- Born: August 7, 1969 (age 56)
- Other names: Mouse
- Occupations: Producer, director, editor
- Spouse: Carmella McCoy

= Mike McCoy (filmmaker) =

American film director (born 1969)

Mike "Mouse" McCoy (born August 7, 1969) is an American film producer, director, and editor. Before entering the entertainment industry, McCoy worked as a professional motorcycle racer and stunt performer. He starred in and co-produced the documentary Dust to Glory (2004) and was co-director, producer, and editor of the film Act of Valor (2012).

==Early life and motorcycle career==
McCoy began motorcycle racing at age four. At age 14, he turned his motocross career professional. In the early 1990s, McCoy took a break from racing due to injury, before returning to the sport and becoming the first motorcycle soloist rider to complete the Baja 1000 in 2003. McCoy went on to win overall for the Baja 500 in 2005 and has class wins in the Baja 1000 for 2002, 2005, and 2007. Following his Baja 500 championship in 2005, McCoy was also invited to the X Games as an athlete.

==Entertainment career==
During his first break from racing in the early 1990s, McCoy learned about filmmaking by working under director Joe Pytka. He later worked as a stunt performer, working with such directors as Tony Scott, Rob Cohen, and John McTiernen.

In 2002, as a producer McCoy worked with director Dana Brown (Step Into Liquid) to document the Baja 1000 in the film Dust to Glory. The Baja 1000 is a 1000-mile car, truck, and motorcycle race in Mexico, which McCoy was the first person to complete on a motorcycle without switching drivers during the race.

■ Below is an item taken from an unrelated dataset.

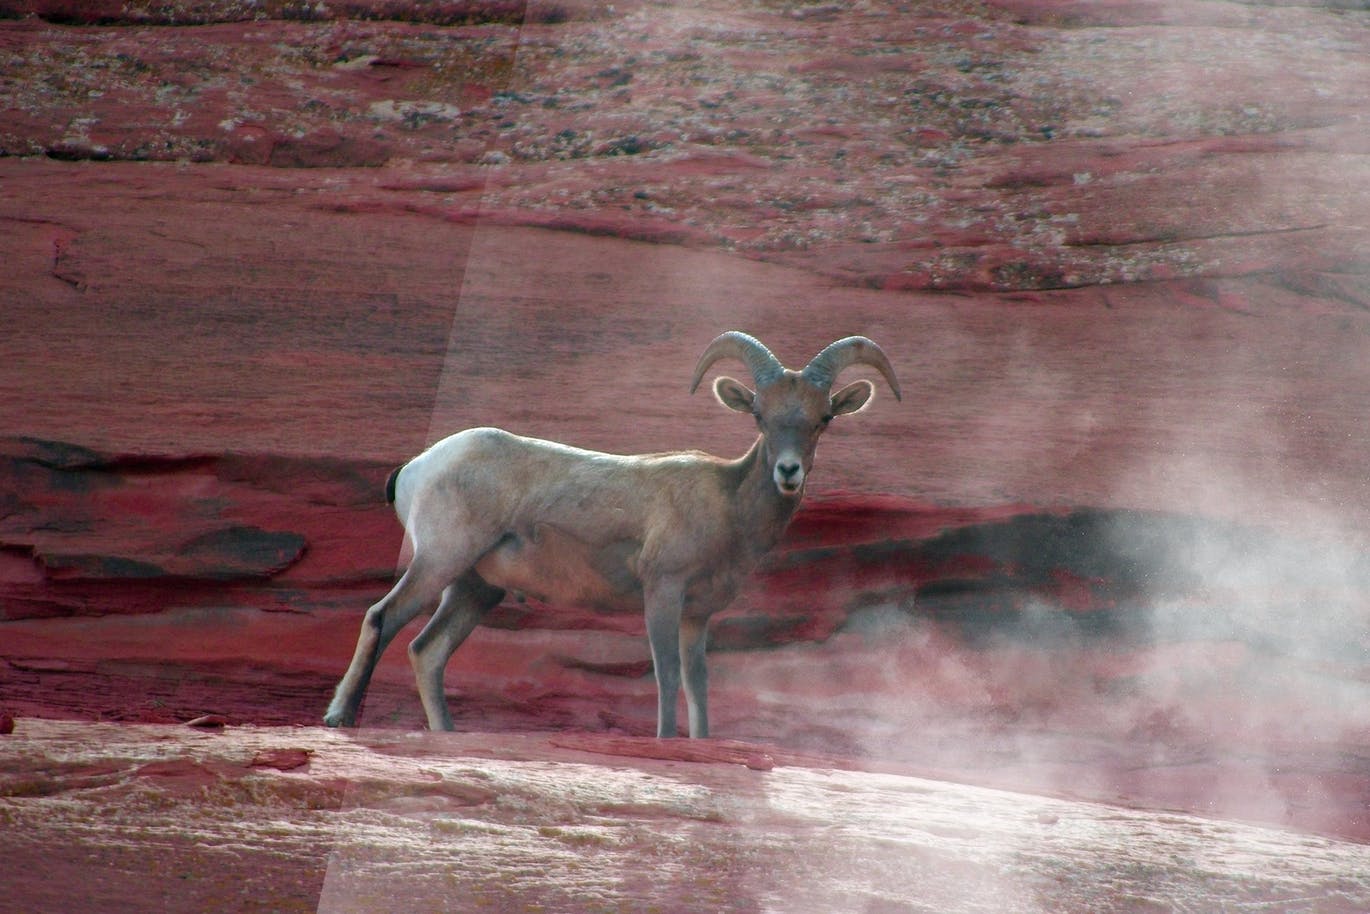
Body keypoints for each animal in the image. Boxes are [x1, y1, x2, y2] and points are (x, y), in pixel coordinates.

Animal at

He finished 6th in class and 12th overall

In 2005, McCoy he was nominated for Best Overall Stunt by a Stunt Man at the World Stunt Awards.

Following another injury at the end of 2005, McCoy ended his professional stunt career and opened up his own production company, Bandito Brothers, with Scott Waugh.

In addition to full features, McCoy has also produced and directed transmedia commercial projects including ad campaigns and short films for Ford, BMW, Toyota, Kia, NASCAR, Mountain Dew, the U.S. Navy, U.S. Marines Corps, ESPN, and Hot Wheels.

In 2012, McCoy co-directed Act of Valor, a film featuring the United States Navy SEALs, with Scott Waugh.